Weekend polls and predictions
Newsweek: "As President George W. Bush jets across Red State America this weekend, Republican candidates are falling further behind Democratic rivals... If the elections were held today, 54 percent of likely voters say they would support the Democratic candidate in their district versus 38 percent who would vote for the Republican -- a 16-point edge for the Democrats."
And Bush's approval rating is just 35 percent.
But: "Expect to hear lots in the news and on the Web during the next few days about the GOP’s '72-hour campaign,' the party's hyper-organized, multimillion-dollar get-out-the-vote effort that uses mailing lists, consumer marketing information and high-tech data crunching to find Republicans and roust them to the polls."

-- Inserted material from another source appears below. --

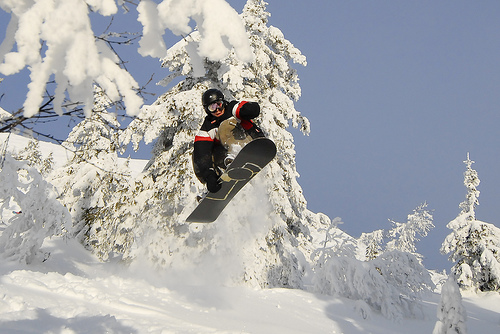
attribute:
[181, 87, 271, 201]
snowboarder — black, white, red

Will the Democrats be able to match that effort?
See also MyDD.
The Weekly Standard: The staff of the leading neocon rag give their midterm predictions. Only one of the 17 predicts that the GOP will hold on to the House. Eight predict that the Senate will stay Republican, five that it will go Democratic, and four that it will be a 50-50 tie when all is said and done.
Then again, these guys still think going to war in Iraq was a great idea.
The Post and the Times have good overviews.
From the former: "'The bottom just fell out,' said Amy Walter, a House analyst at the nonpartisan Cook Political Report. Her publication predicted yesterday that Republicans will lose 20 to 35 seats. Rothenberg predicted a 34-to-40-seat Democratic gain. 'The House is gone,' he said"
Rasmussen Reports: "On the final Saturday of Election 2006, the race for control of the Senate is tied. The Rasmussen Reports Senate Balance of Power summary now rates 49 seats as Democrat or Leans Democrat and 49 seats as Republican or Leans Republican and two as Toss-Ups. The two remaining Toss-Ups are both seats defended by incumbent Republicans -- Jim Talent in Missouri and George Allen in Virginia."
And check out The Cook Political Report and The Rothenberg Political Report for the latest prognostications from the best in the business.
And see Robert Kuttner in the Globe: "November 2006 will be remembered either as the time American democracy was stolen again, maybe forever, or began a brighter day."